__TASK GOAL__.
Reproduce the material without alteration, beginning with the line containing "- ✅ **UnifiedSpinner.jsx**" and continuing through the line containing "### 🔧 UX Tool: Think-Aloud Protocols", both lines included. Omit the pictures from your answer.

__RECORDS SHOWN__.
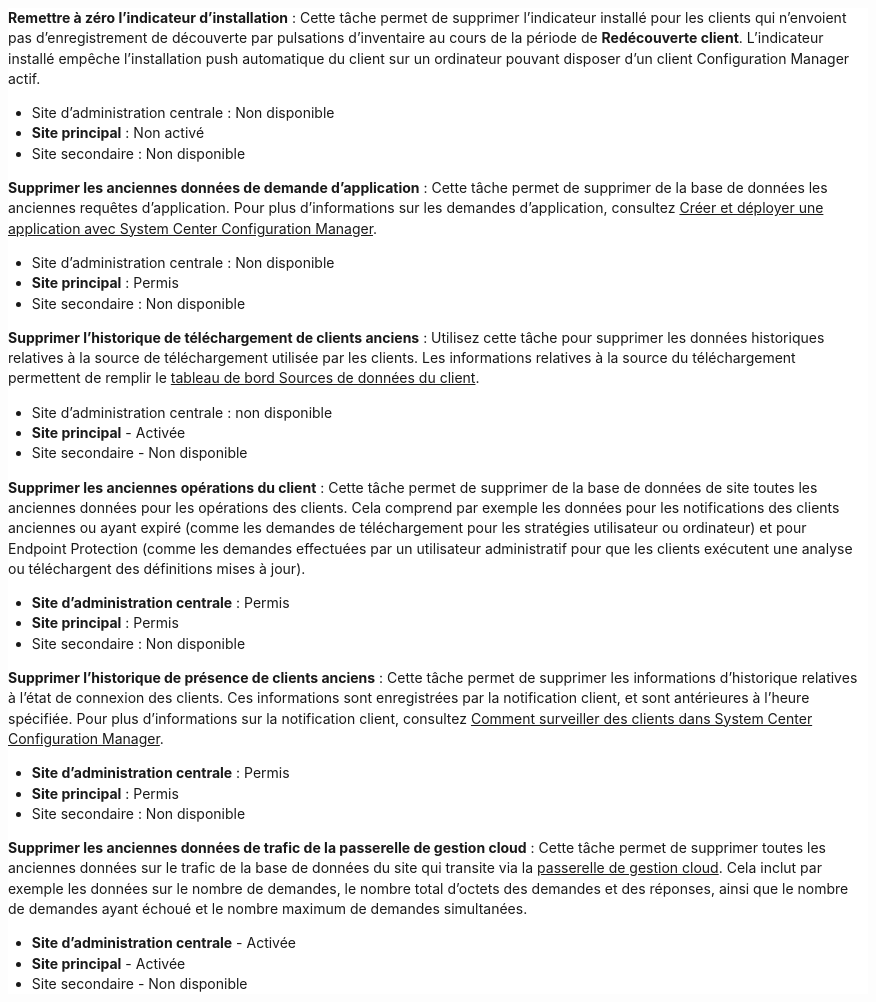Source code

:**Remettre à zéro l’indicateur d’installation** : Cette tâche permet de supprimer l’indicateur installé pour les clients qui n’envoient pas d’enregistrement de découverte par pulsations d’inventaire au cours de la période de **Redécouverte client**. L’indicateur installé empêche l’installation push automatique du client sur un ordinateur pouvant disposer d’un client Configuration Manager actif.  

-   Site d’administration centrale : Non disponible    
-   **Site principal** : Non activé    
-   Site secondaire : Non disponible  

**Supprimer les anciennes données de demande d’application** : Cette tâche permet de supprimer de la base de données les anciennes requêtes d’application. Pour plus d’informations sur les demandes d’application, consultez [Créer et déployer une application avec System Center Configuration Manager](/sccm/apps/get-started/create-and-deploy-an-application).  

-   Site d’administration centrale : Non disponible
-   **Site principal** : Permis    
-   Site secondaire : Non disponible  

**Supprimer l’historique de téléchargement de clients anciens** : Utilisez cette tâche pour supprimer les données historiques relatives à la source de téléchargement utilisée par les clients. Les informations relatives à la source du téléchargement permettent de remplir le [tableau de bord Sources de données du client](/sccm/core/servers/deploy/configure/monitor-content-you-have-distributed#client-data-sources-dashboard).  
-  Site d’administration centrale : non disponible
-    **Site principal**  - Activée
-  Site secondaire - Non disponible

**Supprimer les anciennes opérations du client** : Cette tâche permet de supprimer de la base de données de site toutes les anciennes données pour les opérations des clients. Cela comprend par exemple les données pour les notifications des clients anciennes ou ayant expiré (comme les demandes de téléchargement pour les stratégies utilisateur ou ordinateur) et pour Endpoint Protection (comme les demandes effectuées par un utilisateur administratif pour que les clients exécutent une analyse ou téléchargent des définitions mises à jour).

-   **Site d’administration centrale** : Permis    
-   **Site principal** : Permis    
-   Site secondaire : Non disponible  

**Supprimer l’historique de présence de clients anciens** : Cette tâche permet de supprimer les informations d’historique relatives à l’état de connexion des clients. Ces informations sont enregistrées par la notification client, et sont antérieures à l’heure spécifiée. Pour plus d’informations sur la notification client, consultez [Comment surveiller des clients dans System Center Configuration Manager](../../../core/clients/manage/monitor-clients.md).  

-   **Site d’administration centrale** : Permis   
-   **Site principal** : Permis    
-   Site secondaire : Non disponible  

**Supprimer les anciennes données de trafic de la passerelle de gestion cloud** : Cette tâche permet de supprimer toutes les anciennes données sur le trafic de la base de données du site qui transite via la [passerelle de gestion cloud](/sccm/core/clients/manage/plan-cloud-management-gateway). Cela inclut par exemple les données sur le nombre de demandes, le nombre total d’octets des demandes et des réponses, ainsi que le nombre de demandes ayant échoué et le nombre maximum de demandes simultanées.  
- **Site d’administration centrale** - Activée
- **Site principal**  - Activée
- Site secondaire - Non disponible
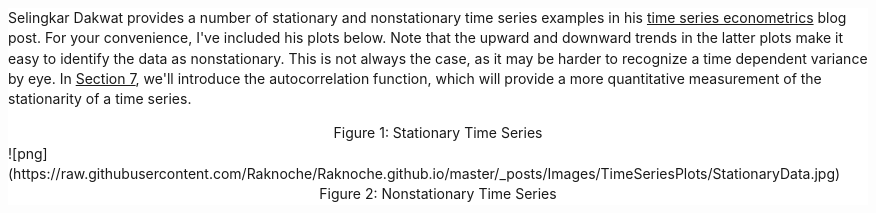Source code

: 
Selingkar Dakwat provides a number of stationary and nonstationary time series examples in his [time series econometrics](https://drsifu.wordpress.com/2012/11/27/time-series-econometrics/) blog post.  For your convenience, I've included his plots below.  Note that the upward and downward trends in the latter plots make it easy to identify the data as nonstationary.  This is not always the case, as it may be harder to recognize a time dependent variance by eye.  In [Section 7](#differencing), we'll introduce the autocorrelation function, which will provide a more quantitative measurement of the stationarity of a time series. 

<center> Figure 1: Stationary Time Series </center>
![png](https://raw.githubusercontent.com/Raknoche/Raknoche.github.io/master/_posts/Images/TimeSeriesPlots/StationaryData.jpg)

<center> Figure 2: Nonstationary Time Series </center>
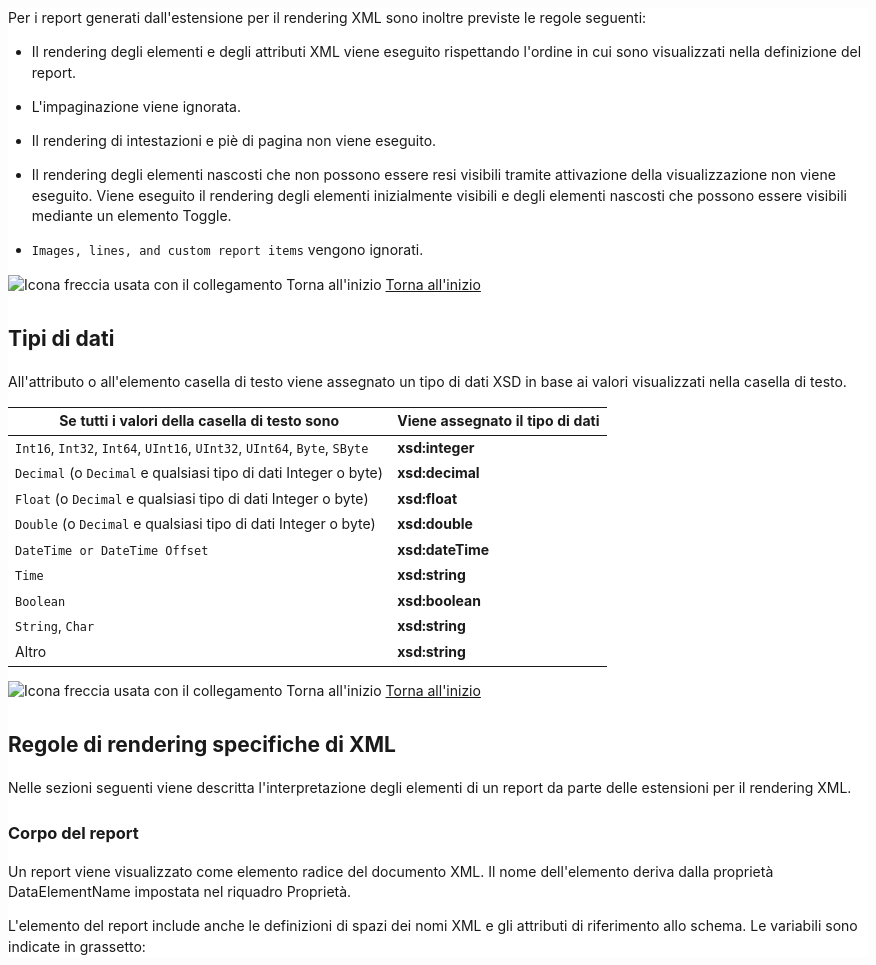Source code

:  Per i report generati dall'estensione per il rendering XML sono inoltre previste le regole seguenti:  
  
-   Il rendering degli elementi e degli attributi XML viene eseguito rispettando l'ordine in cui sono visualizzati nella definizione del report.  
  
-   L'impaginazione viene ignorata.  
  
-   Il rendering di intestazioni e piè di pagina non viene eseguito.  
  
-   Il rendering degli elementi nascosti che non possono essere resi visibili tramite attivazione della visualizzazione non viene eseguito. Viene eseguito il rendering degli elementi inizialmente visibili e degli elementi nascosti che possono essere visibili mediante un elemento Toggle.  
  
-   `Images, lines, and custom report items` vengono ignorati.  
  
 ![Icona freccia usata con il collegamento Torna all'inizio](../../2014-toc/media/uparrow16x16.gif "Icona freccia usata con il collegamento Torna all'inizio") [Torna all'inizio](#BackToTop)  
  
##  <a name="DataTypes"></a> Tipi di dati  
 All'attributo o all'elemento casella di testo viene assegnato un tipo di dati XSD in base ai valori visualizzati nella casella di testo.  
  
|Se tutti i valori della casella di testo sono|Viene assegnato il tipo di dati|  
|--------------------------------|---------------------------|  
|`Int16`, `Int32`, `Int64`, `UInt16`, `UInt32`, `UInt64`, `Byte`, `SByte`|**xsd:integer**|  
|`Decimal` (o `Decimal` e qualsiasi tipo di dati Integer o byte)|**xsd:decimal**|  
|`Float` (o `Decimal` e qualsiasi tipo di dati Integer o byte)|**xsd:float**|  
|`Double` (o `Decimal` e qualsiasi tipo di dati Integer o byte)|**xsd:double**|  
|`DateTime or DateTime Offset`|**xsd:dateTime**|  
|`Time`|**xsd:string**|  
|`Boolean`|**xsd:boolean**|  
|`String`, `Char`|**xsd:string**|  
|Altro|**xsd:string**|  
  
 ![Icona freccia usata con il collegamento Torna all'inizio](../../2014-toc/media/uparrow16x16.gif "Icona freccia usata con il collegamento Torna all'inizio") [Torna all'inizio](#BackToTop)  
  
##  <a name="XMLSpecificRenderingRules"></a> Regole di rendering specifiche di XML  
 Nelle sezioni seguenti viene descritta l'interpretazione degli elementi di un report da parte delle estensioni per il rendering XML.  
  
### <a name="report-body"></a>Corpo del report  
 Un report viene visualizzato come elemento radice del documento XML. Il nome dell'elemento deriva dalla proprietà DataElementName impostata nel riquadro Proprietà.  
  
 L'elemento del report include anche le definizioni di spazi dei nomi XML e gli attributi di riferimento allo schema. Le variabili sono indicate in grassetto:  
  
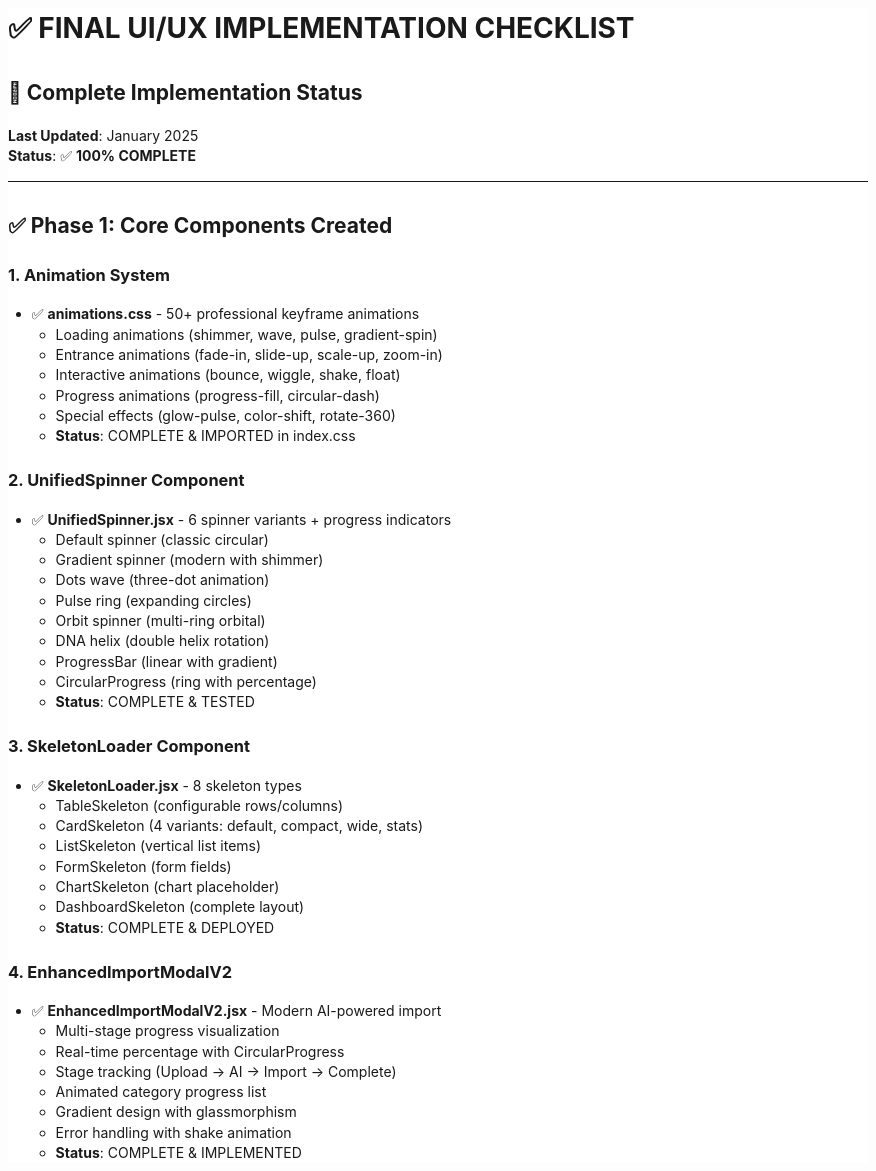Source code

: # ✅ FINAL UI/UX IMPLEMENTATION CHECKLIST

## 🎯 Complete Implementation Status

**Last Updated**: January 2025  
**Status**: ✅ **100% COMPLETE**

---

## ✅ Phase 1: Core Components Created

### 1. Animation System

- ✅ **animations.css** - 50+ professional keyframe animations
  - Loading animations (shimmer, wave, pulse, gradient-spin)
  - Entrance animations (fade-in, slide-up, scale-up, zoom-in)
  - Interactive animations (bounce, wiggle, shake, float)
  - Progress animations (progress-fill, circular-dash)
  - Special effects (glow-pulse, color-shift, rotate-360)
  - **Status**: COMPLETE & IMPORTED in index.css

### 2. UnifiedSpinner Component

- ✅ **UnifiedSpinner.jsx** - 6 spinner variants + progress indicators
  - Default spinner (classic circular)
  - Gradient spinner (modern with shimmer)
  - Dots wave (three-dot animation)
  - Pulse ring (expanding circles)
  - Orbit spinner (multi-ring orbital)
  - DNA helix (double helix rotation)
  - ProgressBar (linear with gradient)
  - CircularProgress (ring with percentage)
  - **Status**: COMPLETE & TESTED

### 3. SkeletonLoader Component

- ✅ **SkeletonLoader.jsx** - 8 skeleton types
  - TableSkeleton (configurable rows/columns)
  - CardSkeleton (4 variants: default, compact, wide, stats)
  - ListSkeleton (vertical list items)
  - FormSkeleton (form fields)
  - ChartSkeleton (chart placeholder)
  - DashboardSkeleton (complete layout)
  - **Status**: COMPLETE & DEPLOYED

### 4. EnhancedImportModalV2

- ✅ **EnhancedImportModalV2.jsx** - Modern AI-powered import
  - Multi-stage progress visualization
  - Real-time percentage with CircularProgress
  - Stage tracking (Upload → AI → Import → Complete)
  - Animated category progress list
  - Gradient design with glassmorphism
  - Error handling with shake animation
  - **Status**: COMPLETE & IMPLEMENTED
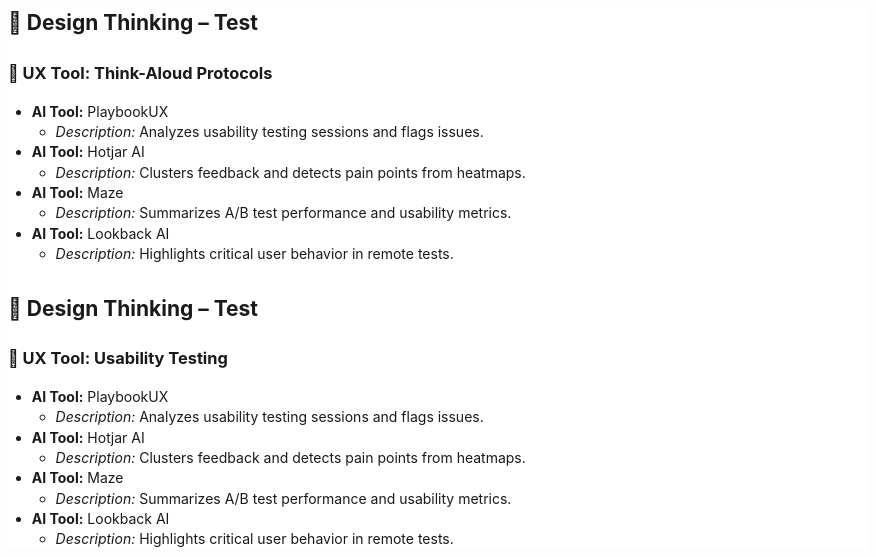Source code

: 
## 🧭 Design Thinking – Test

### 🔧 UX Tool: Think-Aloud Protocols

- **AI Tool:** PlaybookUX
  - _Description:_ Analyzes usability testing sessions and flags issues.
- **AI Tool:** Hotjar AI
  - _Description:_ Clusters feedback and detects pain points from heatmaps.
- **AI Tool:** Maze
  - _Description:_ Summarizes A/B test performance and usability metrics.
- **AI Tool:** Lookback AI
  - _Description:_ Highlights critical user behavior in remote tests.


## 🧭 Design Thinking – Test

### 🔧 UX Tool: Usability Testing

- **AI Tool:** PlaybookUX
  - _Description:_ Analyzes usability testing sessions and flags issues.
- **AI Tool:** Hotjar AI
  - _Description:_ Clusters feedback and detects pain points from heatmaps.
- **AI Tool:** Maze
  - _Description:_ Summarizes A/B test performance and usability metrics.
- **AI Tool:** Lookback AI
  - _Description:_ Highlights critical user behavior in remote tests.

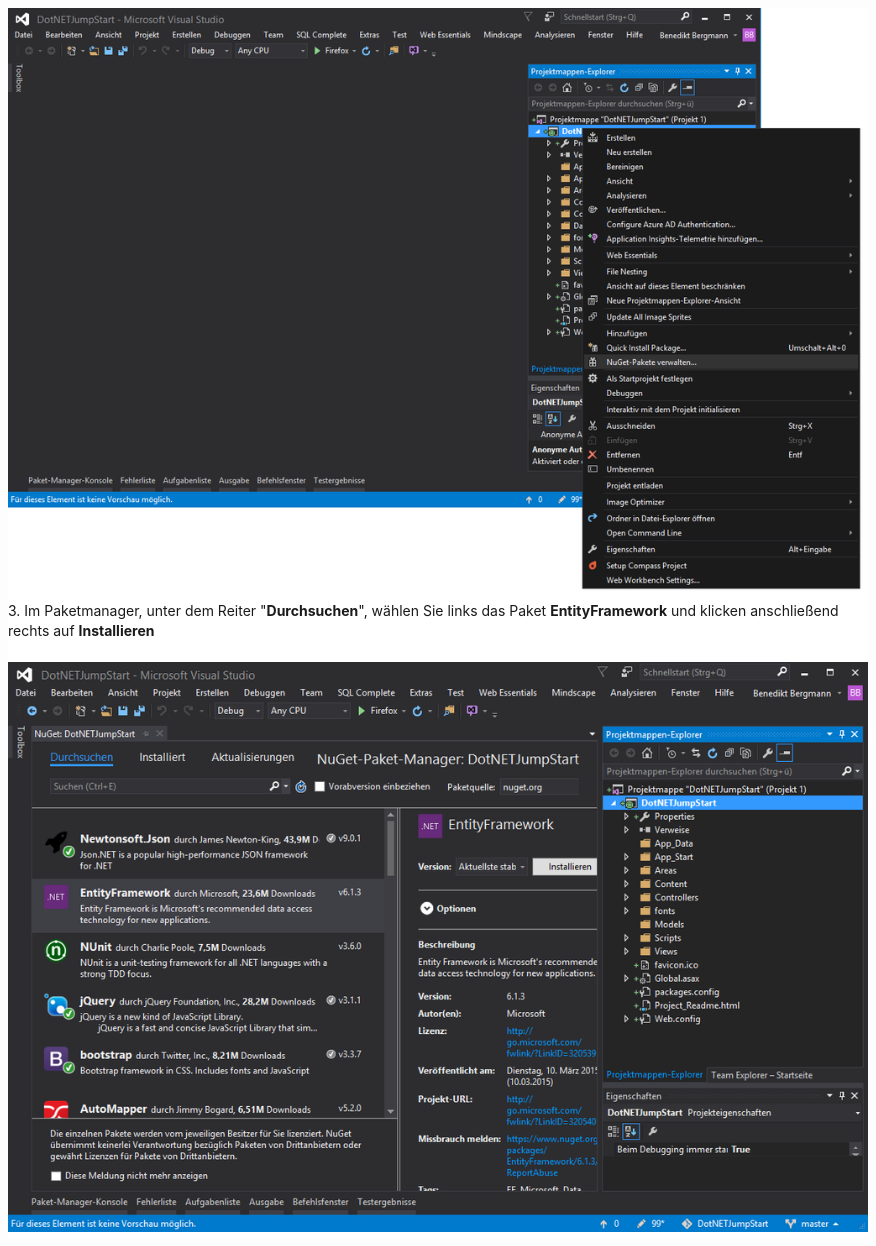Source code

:   ![](_images/manage-nuget-packages.png?raw=true "Abbildung 2")
3. Im Paketmanager, unter dem Reiter "**Durchsuchen**", wählen Sie links das Paket **EntityFramework** und klicken anschließend rechts auf **Installieren**<br/><br/>
   ![](_images/NuGet-EntityFramework.png?raw=true "Abbildung 3")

__YOUR SOLUTION__.
- ✅ **UnifiedSpinner.jsx** - 6 spinner variants + progress indicators
  - Default spinner (classic circular)
  - Gradient spinner (modern with shimmer)
  - Dots wave (three-dot animation)
  - Pulse ring (expanding circles)
  - Orbit spinner (multi-ring orbital)
  - DNA helix (double helix rotation)
  - ProgressBar (linear with gradient)
  - CircularProgress (ring with percentage)
  - **Status**: COMPLETE & TESTED

### 3. SkeletonLoader Component

- ✅ **SkeletonLoader.jsx** - 8 skeleton types
  - TableSkeleton (configurable rows/columns)
  - CardSkeleton (4 variants: default, compact, wide, stats)
  - ListSkeleton (vertical list items)
  - FormSkeleton (form fields)
  - ChartSkeleton (chart placeholder)
  - DashboardSkeleton (complete layout)
  - **Status**: COMPLETE & DEPLOYED

### 4. EnhancedImportModalV2

- ✅ **EnhancedImportModalV2.jsx** - Modern AI-powered import
  - Multi-stage progress visualization
  - Real-time percentage with CircularProgress
  - Stage tracking (Upload → AI → Import → Complete)
  - Animated category progress list
  - Gradient design with glassmorphism
  - Error handling with shake animation
  - **Status**: COMPLETE & IMPLEMENTED
Source code

: 
## 🧭 Design Thinking – Test

### 🔧 UX Tool: Think-Aloud Protocols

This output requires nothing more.